All slot-die coated organic solar cells using an amine processed cathode interlayer based upon an amino acid functionalised perylene bisimide

Abstract

Green solution-processable organic photovoltaic cells (OPVs) have the potential to provide low-cost, clean, and accessible electricity. However, there are few organic materials that are compatible with multi-layer film formatting from halogen-free solvents using scalable coating methods. Current research focuses on devices using tin oxide (SnO₂). However, SnO₂ has surface traps and requires a passivating layer to maximise performance. Therefore, it is crucial to develop electron deficient organic materials that can passivate metal oxides to achieve maximum device performance.
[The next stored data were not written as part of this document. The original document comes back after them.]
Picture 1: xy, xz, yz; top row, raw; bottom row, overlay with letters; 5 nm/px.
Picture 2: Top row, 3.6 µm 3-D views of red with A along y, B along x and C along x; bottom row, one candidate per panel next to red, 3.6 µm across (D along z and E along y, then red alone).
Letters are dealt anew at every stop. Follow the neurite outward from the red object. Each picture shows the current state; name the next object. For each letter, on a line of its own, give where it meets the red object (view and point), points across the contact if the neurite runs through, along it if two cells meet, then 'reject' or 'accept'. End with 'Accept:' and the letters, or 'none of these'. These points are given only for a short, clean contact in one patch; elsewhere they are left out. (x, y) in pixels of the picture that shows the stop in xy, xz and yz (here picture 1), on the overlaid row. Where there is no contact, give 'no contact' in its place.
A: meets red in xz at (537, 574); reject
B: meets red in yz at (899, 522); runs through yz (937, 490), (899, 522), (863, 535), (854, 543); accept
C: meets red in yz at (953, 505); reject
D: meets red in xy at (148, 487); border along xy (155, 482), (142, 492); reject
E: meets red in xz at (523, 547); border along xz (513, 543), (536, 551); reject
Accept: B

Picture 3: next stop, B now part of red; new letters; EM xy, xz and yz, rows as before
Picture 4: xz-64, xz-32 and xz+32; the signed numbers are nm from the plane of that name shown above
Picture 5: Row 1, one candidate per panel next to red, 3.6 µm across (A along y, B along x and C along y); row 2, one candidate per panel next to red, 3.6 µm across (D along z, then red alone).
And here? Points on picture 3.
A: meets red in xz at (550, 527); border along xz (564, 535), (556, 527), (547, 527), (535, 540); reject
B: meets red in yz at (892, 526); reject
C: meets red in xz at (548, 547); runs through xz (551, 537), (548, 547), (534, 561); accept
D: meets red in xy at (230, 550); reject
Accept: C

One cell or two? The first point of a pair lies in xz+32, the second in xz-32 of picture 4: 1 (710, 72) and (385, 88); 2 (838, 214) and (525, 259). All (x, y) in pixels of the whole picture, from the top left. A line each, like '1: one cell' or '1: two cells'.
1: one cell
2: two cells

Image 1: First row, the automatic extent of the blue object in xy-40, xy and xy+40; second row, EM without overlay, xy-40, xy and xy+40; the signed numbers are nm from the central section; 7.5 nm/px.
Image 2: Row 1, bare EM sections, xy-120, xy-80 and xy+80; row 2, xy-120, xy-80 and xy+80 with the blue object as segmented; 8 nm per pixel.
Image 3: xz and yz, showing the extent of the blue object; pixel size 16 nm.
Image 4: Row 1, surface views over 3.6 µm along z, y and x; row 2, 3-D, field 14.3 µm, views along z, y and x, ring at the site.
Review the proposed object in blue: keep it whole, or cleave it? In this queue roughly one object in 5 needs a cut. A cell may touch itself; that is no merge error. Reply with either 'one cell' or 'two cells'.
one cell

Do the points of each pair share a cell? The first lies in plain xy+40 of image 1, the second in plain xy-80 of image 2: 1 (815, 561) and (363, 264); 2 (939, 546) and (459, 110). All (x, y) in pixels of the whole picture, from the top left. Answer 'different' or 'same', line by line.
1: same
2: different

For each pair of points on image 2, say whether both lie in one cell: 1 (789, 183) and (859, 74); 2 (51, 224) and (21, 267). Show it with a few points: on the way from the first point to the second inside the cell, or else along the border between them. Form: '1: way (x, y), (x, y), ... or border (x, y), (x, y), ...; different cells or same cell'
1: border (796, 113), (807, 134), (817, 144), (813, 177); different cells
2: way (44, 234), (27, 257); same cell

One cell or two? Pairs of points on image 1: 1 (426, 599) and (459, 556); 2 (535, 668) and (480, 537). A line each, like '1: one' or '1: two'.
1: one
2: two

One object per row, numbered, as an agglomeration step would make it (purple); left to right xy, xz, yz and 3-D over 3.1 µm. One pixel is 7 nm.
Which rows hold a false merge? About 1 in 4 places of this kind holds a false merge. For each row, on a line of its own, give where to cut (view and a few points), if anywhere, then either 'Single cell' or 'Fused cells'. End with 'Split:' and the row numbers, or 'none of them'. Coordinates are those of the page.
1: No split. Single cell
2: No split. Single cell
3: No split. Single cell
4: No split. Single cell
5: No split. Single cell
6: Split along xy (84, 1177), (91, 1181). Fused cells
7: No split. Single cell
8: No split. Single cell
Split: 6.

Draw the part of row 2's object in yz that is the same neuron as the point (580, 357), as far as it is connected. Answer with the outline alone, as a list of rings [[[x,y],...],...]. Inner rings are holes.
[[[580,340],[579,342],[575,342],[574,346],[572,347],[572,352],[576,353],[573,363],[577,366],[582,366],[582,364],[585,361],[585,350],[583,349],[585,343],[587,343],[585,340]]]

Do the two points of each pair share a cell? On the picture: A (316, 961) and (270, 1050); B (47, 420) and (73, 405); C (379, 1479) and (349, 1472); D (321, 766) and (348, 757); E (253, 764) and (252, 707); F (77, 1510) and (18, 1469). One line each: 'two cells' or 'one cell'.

Rendering these materials and films solvent resistance is thus a major goal. Herein, we show that SnO₂ modified with a tyrosine appended perylene bisimide (PBI-Y) can be applied as an electron transport interlayer in PM6/Y6C12-based organic photovoltaic cells using an amine-based ink formulation. The SnO₂/PBI-Y films are characterised by optical absorption spectroscopy and atomic force microscopy and exhibit solvent resistance. The electrical characterisation shows that a PBI modification improves the conductivity of the SnO₂. Spin-coated devices show a power conversion efficiency (PCE) of 13%, among the best for all air-processed SnO₂-based OPVs. Fully slot-die coated devices achieve PCEs of 10%, demonstrating the potential for scale-up. This work opens a viable and sustainable method to develop organic photovoltaic devices using more environmentally friendly processing conditions.